Moreover, why are people like Savanna Guthrie and Tom Friedman just mindlessly parroting rightwing talking points? Why would the question, “Do you want to pay for healthcare for undocumented workers?” be posed as a hypothetical when it’s already a reality? Wouldn’t the harder question be how to deny it? “What does your plan for denying healthcare to undocumented workers look like?”

The “leftist” position (and only in the U.S. is this considered a leftist position) somehow gets treated as utopianist fantasy while the far more far-fetched, entirely hypothetical rightwing fantasy world where doctors are empowered to let undocumented workers die is somehow pragmatic to the point that it doesn’t require a follow-up question.

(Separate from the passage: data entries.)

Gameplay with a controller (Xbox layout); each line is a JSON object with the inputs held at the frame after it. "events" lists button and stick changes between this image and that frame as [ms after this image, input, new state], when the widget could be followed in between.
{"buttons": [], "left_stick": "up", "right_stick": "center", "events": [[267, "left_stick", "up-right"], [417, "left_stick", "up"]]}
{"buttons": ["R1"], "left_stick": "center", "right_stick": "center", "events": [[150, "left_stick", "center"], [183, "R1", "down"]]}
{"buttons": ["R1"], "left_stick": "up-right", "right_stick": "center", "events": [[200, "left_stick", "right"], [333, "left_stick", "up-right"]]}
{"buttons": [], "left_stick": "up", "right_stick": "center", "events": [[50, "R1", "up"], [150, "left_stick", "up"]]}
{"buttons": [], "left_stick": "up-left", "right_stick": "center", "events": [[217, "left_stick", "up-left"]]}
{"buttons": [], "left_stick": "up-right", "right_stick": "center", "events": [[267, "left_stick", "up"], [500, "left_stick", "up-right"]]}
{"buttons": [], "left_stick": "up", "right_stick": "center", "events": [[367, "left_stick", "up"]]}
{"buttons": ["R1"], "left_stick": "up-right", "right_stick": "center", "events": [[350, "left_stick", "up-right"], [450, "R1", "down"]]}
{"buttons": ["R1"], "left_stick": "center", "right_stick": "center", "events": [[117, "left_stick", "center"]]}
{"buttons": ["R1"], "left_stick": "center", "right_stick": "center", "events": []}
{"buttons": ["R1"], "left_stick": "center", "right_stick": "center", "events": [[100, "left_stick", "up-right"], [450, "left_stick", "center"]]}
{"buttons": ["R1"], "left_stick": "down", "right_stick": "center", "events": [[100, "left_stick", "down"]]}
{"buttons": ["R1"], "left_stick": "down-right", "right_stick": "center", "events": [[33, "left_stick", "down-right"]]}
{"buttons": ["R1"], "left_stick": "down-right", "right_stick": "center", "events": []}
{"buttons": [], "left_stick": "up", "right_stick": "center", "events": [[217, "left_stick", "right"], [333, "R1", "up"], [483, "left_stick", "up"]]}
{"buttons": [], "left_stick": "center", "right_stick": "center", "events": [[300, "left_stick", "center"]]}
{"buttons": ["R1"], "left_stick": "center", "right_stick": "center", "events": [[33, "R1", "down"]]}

Some friends of mine (U.S. citizens) were recently traveling through Canada. Their daughter got sick and they thought she should get checked out. They took her to a Canadian emergency room, where she saw a doctor within 15 minutes. It cost $0. This in a country that spends almost 7% less of their GDP on healthcare, barely half of what the US spends per capita, whose citizens spend one-fifth of what Americans do out of pocket. They also have a life expectancy three years longer. Is that fantastical?

If we want to have a conversation about legal immigration quotas that offer willfully unrealistic ideas of how many foreign workers many of our industries (particularly agriculture) need in order to function, let’s do it. But any adult debate starts by acknowledging basic realities.